[Work request 1]:
Rewrite the listing from the line with "Can you describe" to the line with "-0.134189, 0.711087, 0.589274]]", putting "COLMAP lens model" in place of "COLMAP camera model" and keeping everything else the same. Leave the pictures out of your answer.
[Work request 2]:
Extend the text on academic integrity orientation for students, picking up right after its last sentence.

1. Freshman orientation
Introduce the idea of a university, of the discovery and production of knowledge, of educating for the future
2. College-level orientation
Tailor the presentation to local cultures
3. Transfer students
It cannot be safely assumed that they have been sufficiently prepared for the University’s demands for academic integrity, and they should be oriented accordingly
4. Graduate and professional student orientation
There is a rich variety of cases to draw upon for the discussion, from both a student’s and a teacher’s and adviser’s perspective. Graduate and professional students are especially well positioned to understand the value of integrity in the dissemination of knowledge. As teaching assistants and prospective faculty members, they will appreciate as professional development any instruction on how to prevent cheating and promote academic integrity among their own students.

[Study material]:

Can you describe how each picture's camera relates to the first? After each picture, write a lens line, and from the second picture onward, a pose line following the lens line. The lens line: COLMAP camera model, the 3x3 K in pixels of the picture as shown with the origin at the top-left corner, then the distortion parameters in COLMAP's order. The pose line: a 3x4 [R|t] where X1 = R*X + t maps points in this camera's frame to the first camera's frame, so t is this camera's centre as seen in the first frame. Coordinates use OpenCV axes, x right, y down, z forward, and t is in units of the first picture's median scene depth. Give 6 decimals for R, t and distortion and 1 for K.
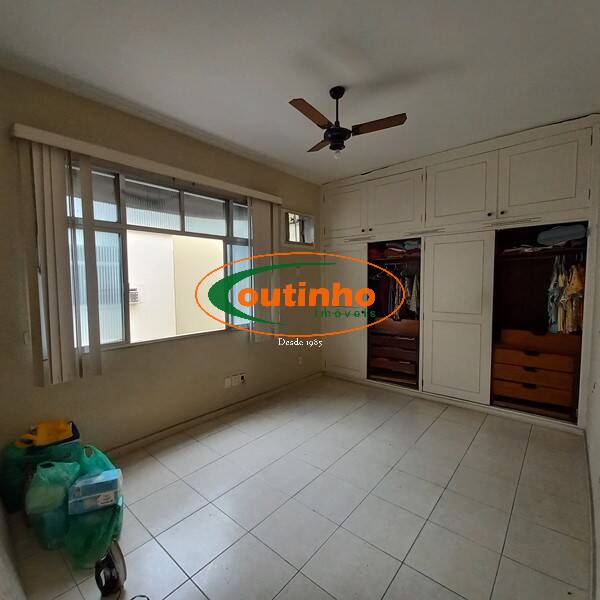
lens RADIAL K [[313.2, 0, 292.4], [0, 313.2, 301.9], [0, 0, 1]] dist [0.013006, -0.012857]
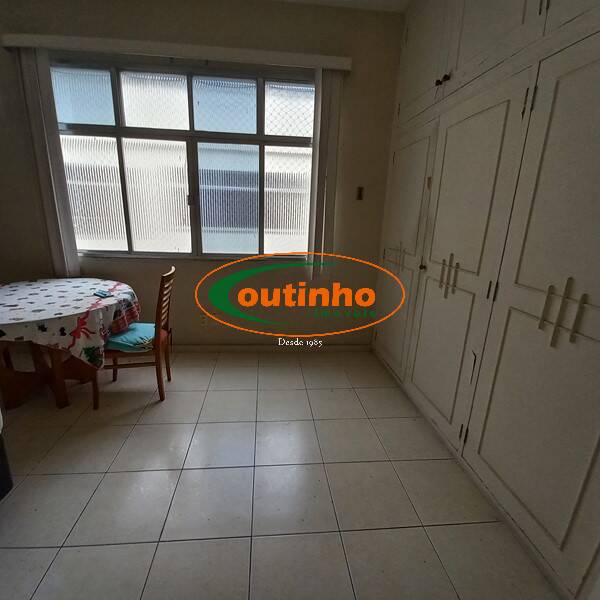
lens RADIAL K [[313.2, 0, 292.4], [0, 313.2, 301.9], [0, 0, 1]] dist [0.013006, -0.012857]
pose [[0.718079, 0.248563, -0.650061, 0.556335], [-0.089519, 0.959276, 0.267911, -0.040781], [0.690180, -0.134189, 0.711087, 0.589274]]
---
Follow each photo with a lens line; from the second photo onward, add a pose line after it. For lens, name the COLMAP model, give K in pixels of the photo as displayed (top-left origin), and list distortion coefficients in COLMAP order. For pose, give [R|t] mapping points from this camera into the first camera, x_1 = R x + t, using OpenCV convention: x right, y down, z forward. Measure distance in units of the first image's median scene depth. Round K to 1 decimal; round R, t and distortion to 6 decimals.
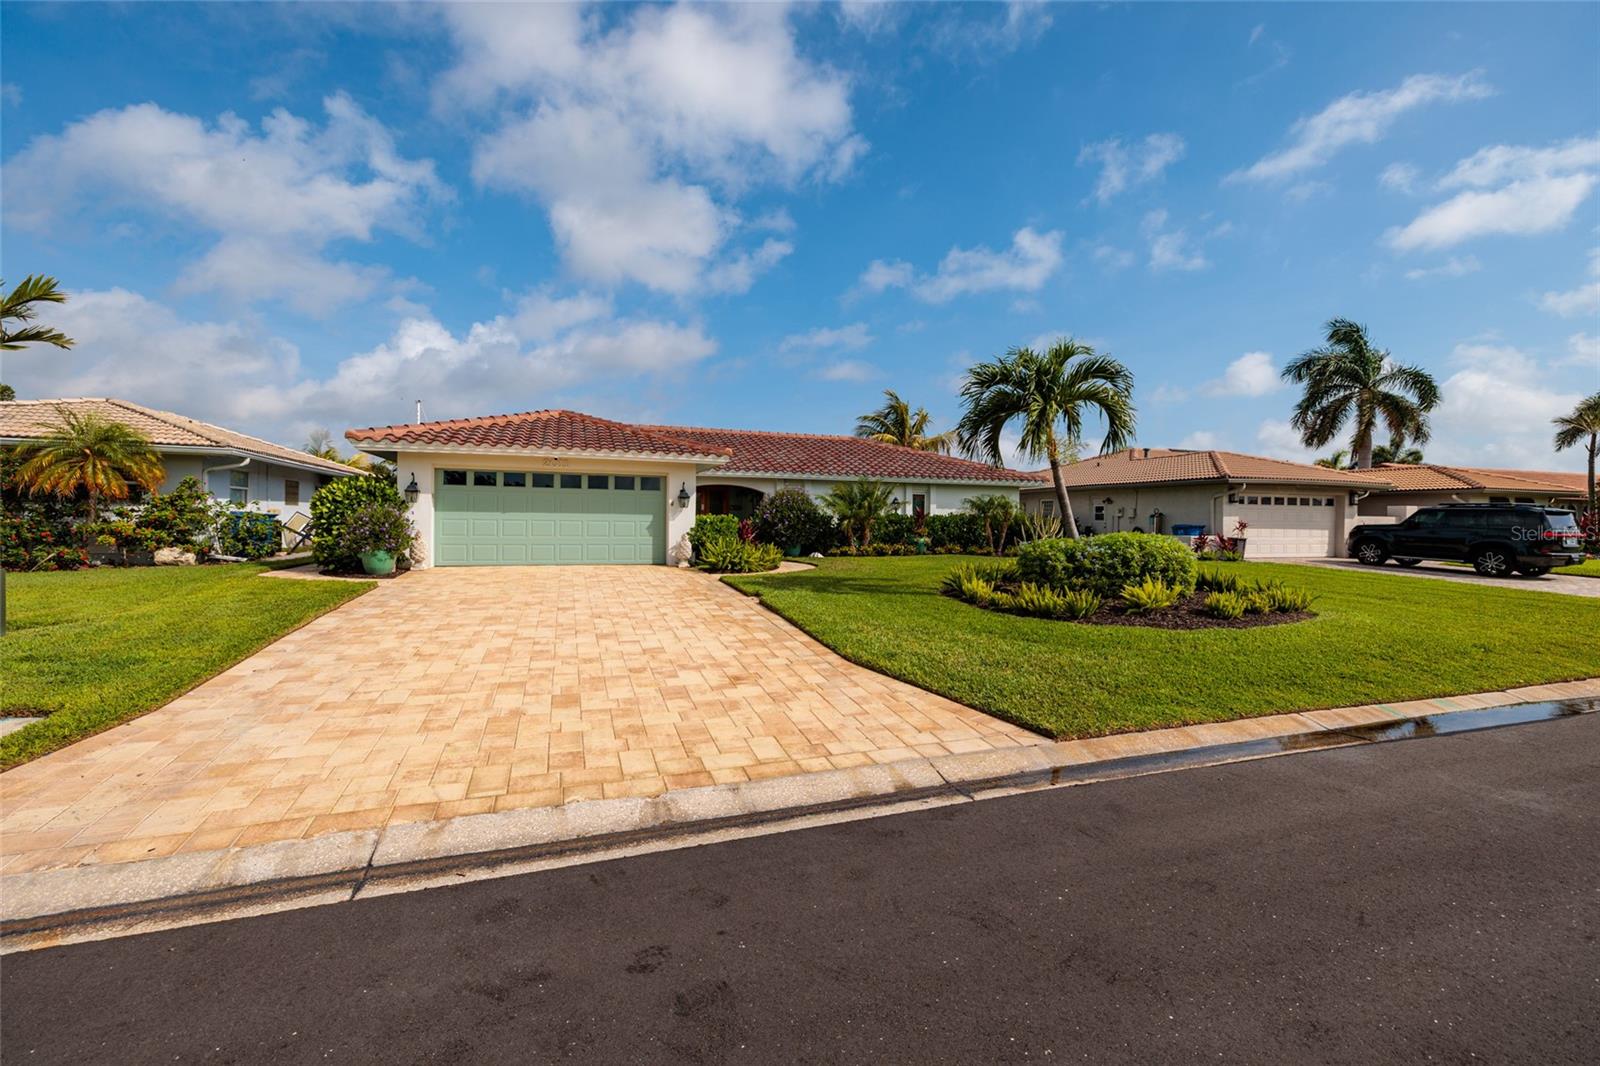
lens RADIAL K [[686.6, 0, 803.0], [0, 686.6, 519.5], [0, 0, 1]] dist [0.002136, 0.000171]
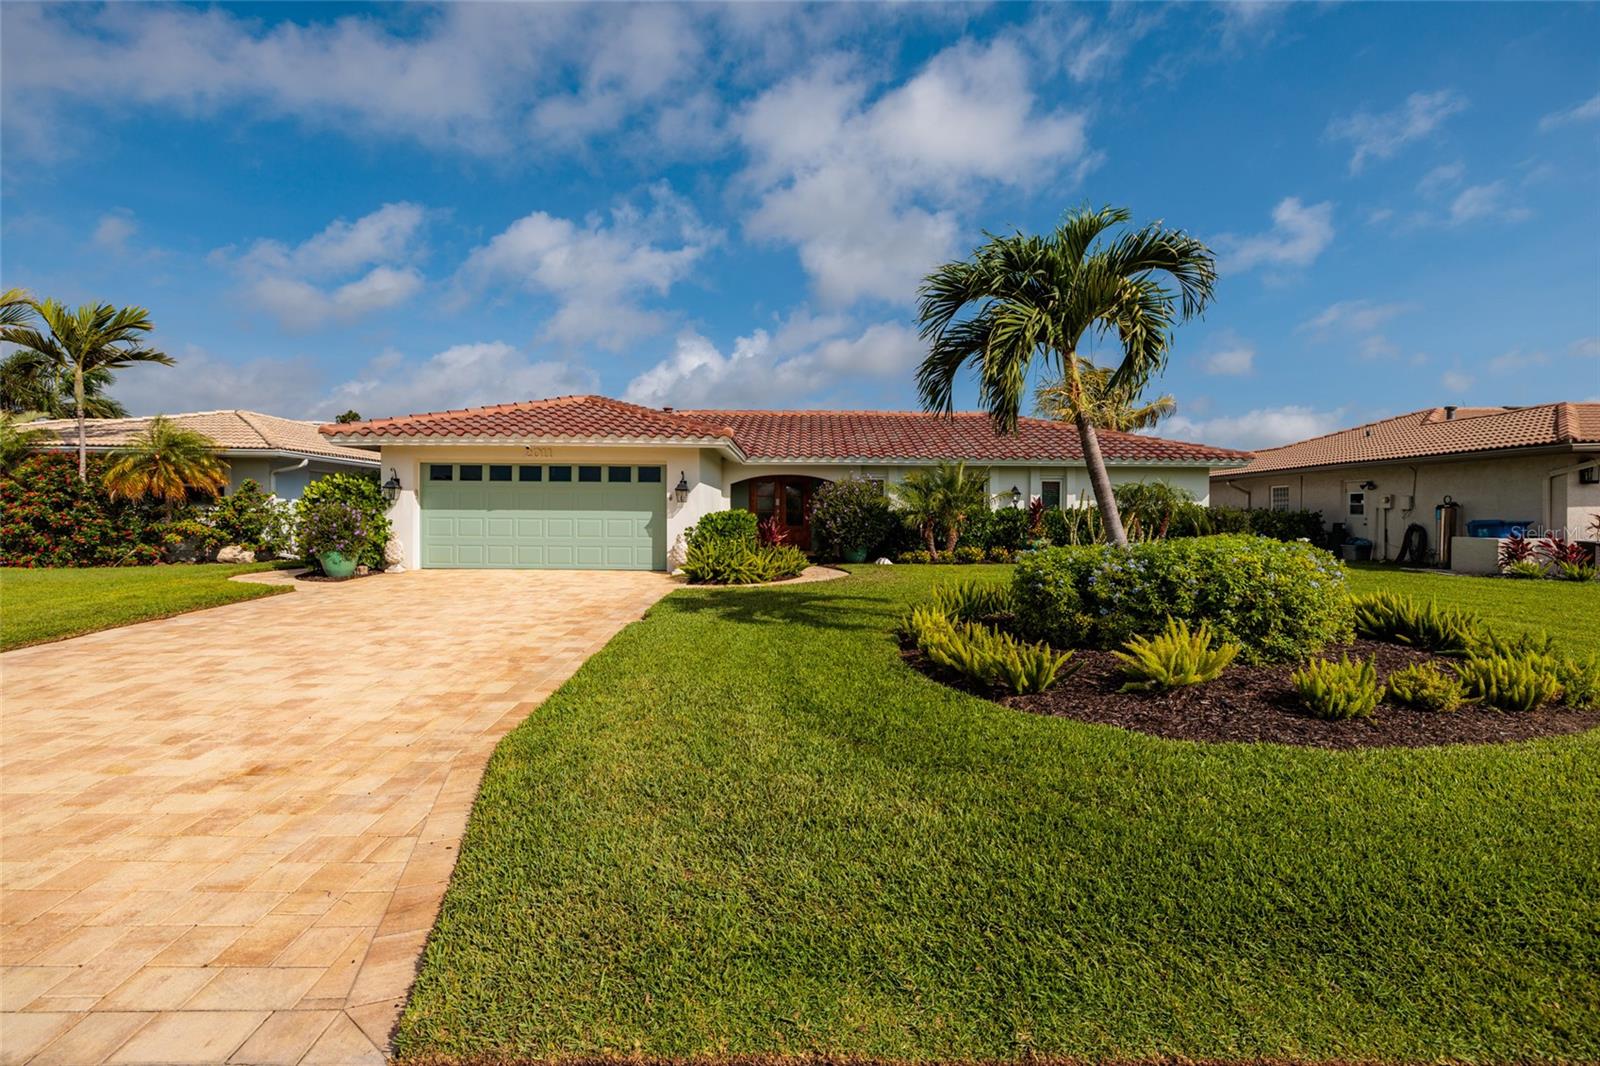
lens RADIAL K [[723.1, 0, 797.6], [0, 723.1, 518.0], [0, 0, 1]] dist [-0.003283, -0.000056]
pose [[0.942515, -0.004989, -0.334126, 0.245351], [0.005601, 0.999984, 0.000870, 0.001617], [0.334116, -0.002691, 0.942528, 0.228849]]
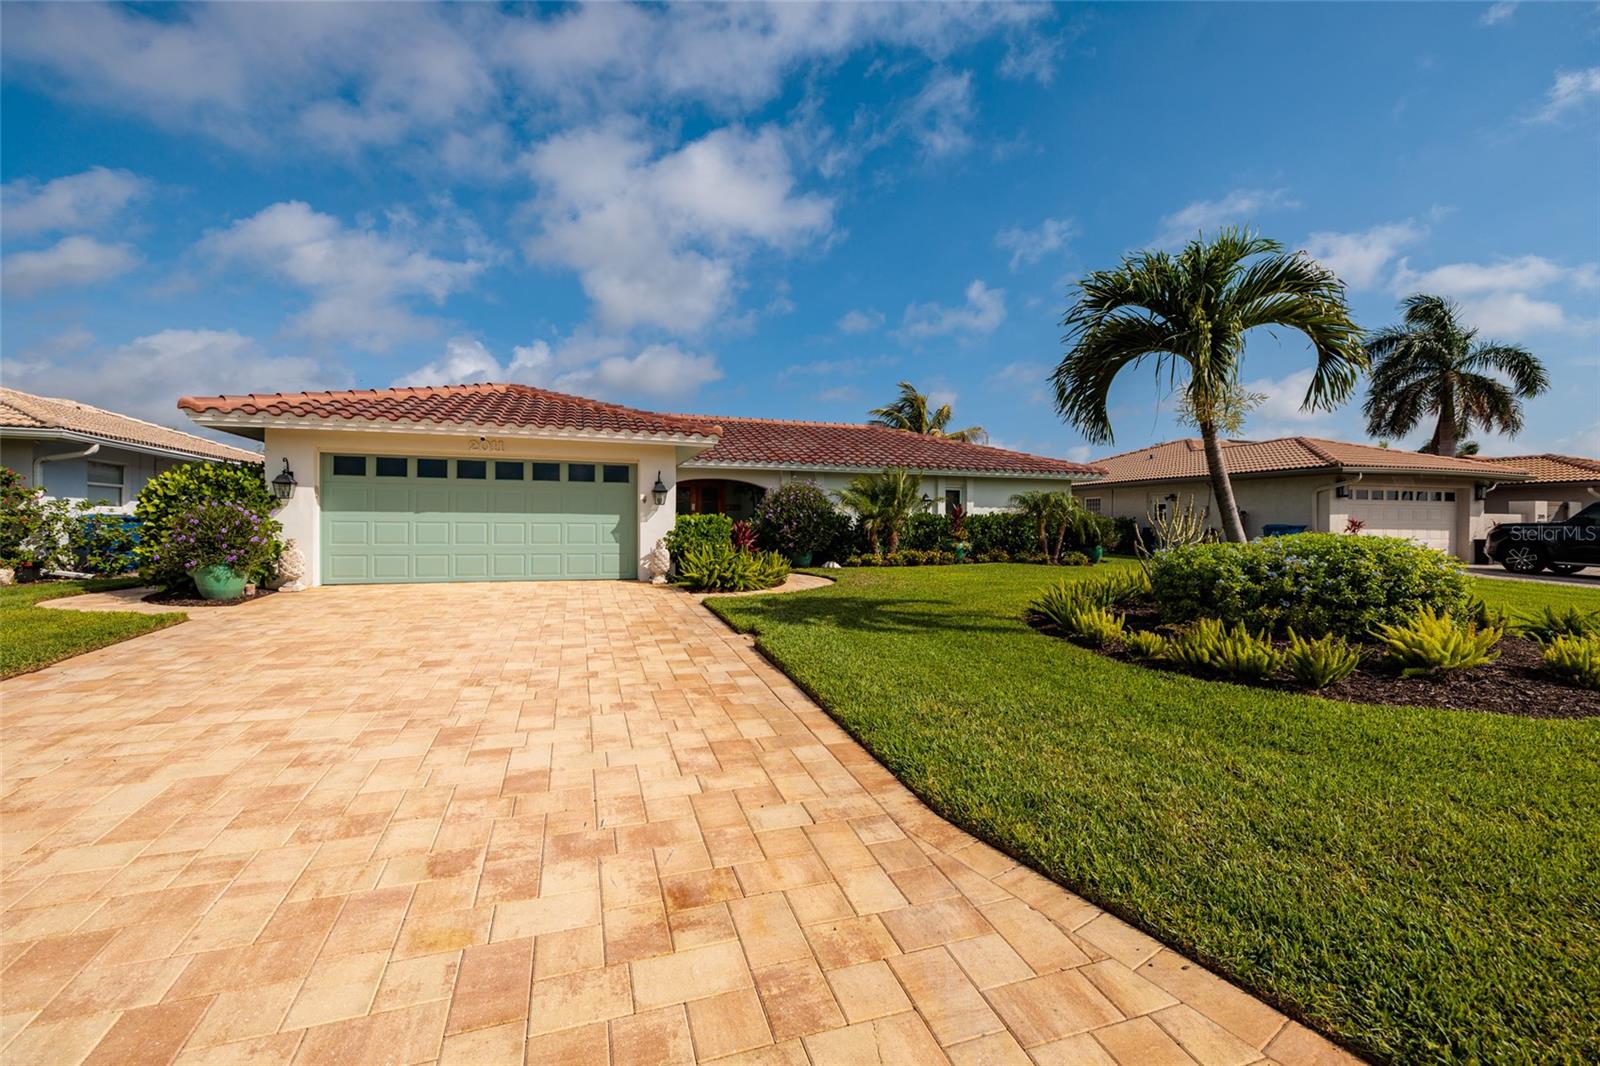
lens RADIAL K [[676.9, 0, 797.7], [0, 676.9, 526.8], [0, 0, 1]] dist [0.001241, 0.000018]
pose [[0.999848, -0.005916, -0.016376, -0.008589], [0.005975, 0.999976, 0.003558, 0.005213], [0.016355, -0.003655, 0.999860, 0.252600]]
...
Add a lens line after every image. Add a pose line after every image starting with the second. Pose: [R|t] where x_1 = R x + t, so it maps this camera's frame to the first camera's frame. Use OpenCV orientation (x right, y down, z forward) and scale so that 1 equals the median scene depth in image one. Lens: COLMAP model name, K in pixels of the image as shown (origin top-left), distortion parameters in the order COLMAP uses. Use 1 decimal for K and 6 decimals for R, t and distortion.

[Response area 1]:
Can you describe how each picture's camera relates to the first? After each picture, write a lens line, and from the second picture onward, a pose line following the lens line. The lens line: COLMAP lens model, the 3x3 K in pixels of the picture as shown with the origin at the top-left corner, then the distortion parameters in COLMAP's order. The pose line: a 3x4 [R|t] where X1 = R*X + t maps points in this camera's frame to the first camera's frame, so t is this camera's centre as seen in the first frame. Coordinates use OpenCV axes, x right, y down, z forward, and t is in units of the first picture's median scene depth. Give 6 decimals for R, t and distortion and 1 for K.
lens RADIAL K [[313.2, 0, 292.4], [0, 313.2, 301.9], [0, 0, 1]] dist [0.013006, -0.012857]
lens RADIAL K [[313.2, 0, 292.4], [0, 313.2, 301.9], [0, 0, 1]] dist [0.013006, -0.012857]
pose [[0.718079, 0.248563, -0.650061, 0.556335], [-0.089519, 0.959276, 0.267911, -0.040781], [0.690180, -0.134189, 0.711087, 0.589274]]

[Response area 2]:
IV. RIGHTS, RESPONSIBILITIES, AND REASONABLE EXPECTATIONS OF ALL PARTIES
After its detailed and ranging investigation, the Committee concluded that the most effective way ultimately to promote academic integrity is to cultivate an environment, or culture, of civility in which acts of mutual respect and responsibility are the daily routine of University life and academic integrity is a natural corollary. To that end we provide here a series of recommendations aimed at promoting rights, responsibilities, and reasonable expectations among all those who make up the University community—faculty, staff, students, administrators, and Regents. In the following sections we have delineated these rights, responsibilities, and expectations for each of the three major groups who are directly responsible for maintaining the academic integrity of the University.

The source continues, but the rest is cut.